Document passage:
Structured outputs on Custom Model Import are supported via two parameters:
response_format - Supports json_object and json_schema types
structured_outputs - Supports json, regex, choice, and grammar types
When using structured outputs on Custom Model Import, customers should expect performance trade-offs due to constraint validation during generation. Simple constraints like choice and json_object have minimal impact, while complex constraints like json_schema and grammar can significantly increase latency and reduce throughput. For optimal performance, use simpler constraint types when possible and keep schemas flat rather than deeply nested.
The following examples demonstrate structured outputs support across different API formats. The Pydantic model definition is:
from pydantic import BaseModel
from enum import Enum
class CarType(str, Enum):
sedan = "sedan"
suv = "SUV"
truck = "Truck"
coupe = "Coupe"
class CarDescription(BaseModel):
brand: str
model: str
car_type: CarType
- BedrockCompletion
-
BedrockCompletion supports structured outputs using the response_format parameter with json_object and json_schema types only.
Example: JSON Schema
payload = {
"prompt": "Generate a JSON with the brand, model and car_type of the most iconic car from the 90's",
"response_format": {
"type": "json_schema",
"json_schema": CarDescription.model_json_schema()
}
}
response = client.invoke_model(
modelId='your-model-arn',
body=json.dumps(payload),
accept='application/json',
contentType='application/json'
)
response_body = json.loads(response['body'].read())
Example response:
{
"generation": "{\n \"brand\": \"Ferrari\",\n \"model\": \"F40\",\n \"car_type\": \"SUV\"\n }",
"prompt_token_count": 22,
"generation_token_count": 30,
"stop_reason": "stop",
"logprobs": null
}
- OpenAICompletion
-
OpenAICompletion supports both response_format (json_object, json_schema) and structured_outputs (json, regex, choice, grammar) parameters. Use max_tokens instead of max_gen_len to route requests to OpenAICompletion.
Example: Structured Outputs - Choice
payload = {
"prompt": "Classify the sentiment of this sentence. Amazon Bedrock CMI is Amazing!",
"max_tokens": 10,
"structured_outputs": {
"choice": ["positive", "negative"]
}
}
response = client.invoke_model(
modelId='your-model-arn',
body=json.dumps(payload),
accept='application/json',
contentType='application/json'
)
response_body = json.loads(response['body'].read())
Example response:
{
"id": "cmpl-01f94c4652d24870bbb4d5418a01c384",
"object": "text_completion",
"choices": [
{
"index": 0,
"text": "positive",
"finish_reason": "stop"

Written problem a:
In the records below, write out verbatim the lines from the one containing "yellow triangle: moved 1 px right" through the end of the records, inclusive, and omit the pictures from your answer.

Supplied data:
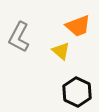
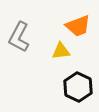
yellow triangle: rotated 48 degrees counterclockwise
black hexagon: moved 1 px right, 5 px up
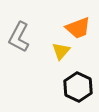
orange trapezoid: moved 2 px down
yellow triangle: rotated 42 degrees counterclockwise
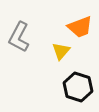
orange trapezoid: moved 2 px right, 1 px up
black hexagon: rotated 8 degrees counterclockwise
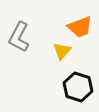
yellow triangle: moved 1 px right
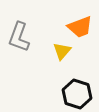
gray L-shape: rotated 8 degrees counterclockwise
black hexagon: moved 1 px left, 7 px down
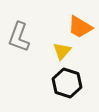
orange trapezoid: rotated 52 degrees clockwise
black hexagon: moved 10 px left, 11 px up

Written problem b:
Continue the text on structured outputs for Custom Model Import from the point where it stops.

Exercise response a:
yellow triangle: moved 1 px right
gray L-shape: rotated 8 degrees counterclockwise
black hexagon: moved 1 px left, 7 px down
orange trapezoid: rotated 52 degrees clockwise
black hexagon: moved 10 px left, 11 px up

Exercise response b:
}
],
"usage": {
"prompt_tokens": 17,
"completion_tokens": 4
}
}
- OpenAIChatCompletion
-
OpenAIChatCompletion supports both response_format (json_object, json_schema) and structured_outputs (json, regex, choice, grammar) parameters.
Example: Response Format - JSON Schema
payload = {
"messages": [
{"role": "user", "content": "Generate a JSON with the brand, model and car_type of the most iconic car from the 90's"}
],
"max_tokens": 100,
"response_format": {
"type": "json_schema",
"json_schema": {
"name": "car-description",
"schema": CarDescription.model_json_schema()
}
}
}
response = client.invoke_model(
modelId='your-model-arn',
body=json.dumps(payload),
accept='application/json',
contentType='application/json'
)
response_body = json.loads(response['body'].read())
Example response:
{
"id": "chatcmpl-cae5a43b0a924b8eb434510cbf978a19",
"object": "chat.completion",
"choices": [
{
"index": 0,
"message": {
"role": "assistant",
"content": "{\"brand\": \"Dodge\", \"model\": \"Viper\", \"car_type\": \"Coupe\"}"
},
"finish_reason": "stop"
}
],
"usage": {
"prompt_tokens": 56,
"completion_tokens": 23
}
}
Vision Support
Vision capabilities enable processing of images alongside text inputs, with enhanced multi-image support for complex visual analysis tasks. Custom Model Import now supports up to 3 images per request, enhanced from previous single-image limitation.
Supported API: OpenAIChatCompletion only. All models imported after November 11, 2025 will default to this API for vision capabilities.
Image Requirements:
Base64 encoding required - Image URLs will cause request failures
Maximum 3 images per request
High resolution images significantly increase processing time and memory usage
High resolution images significantly increase processing time, memory usage, and may cause timeout errors. Multiple high-resolution images compound performance impact exponentially. For optimal performance, resize images appropriately and use lower detail levels when possible.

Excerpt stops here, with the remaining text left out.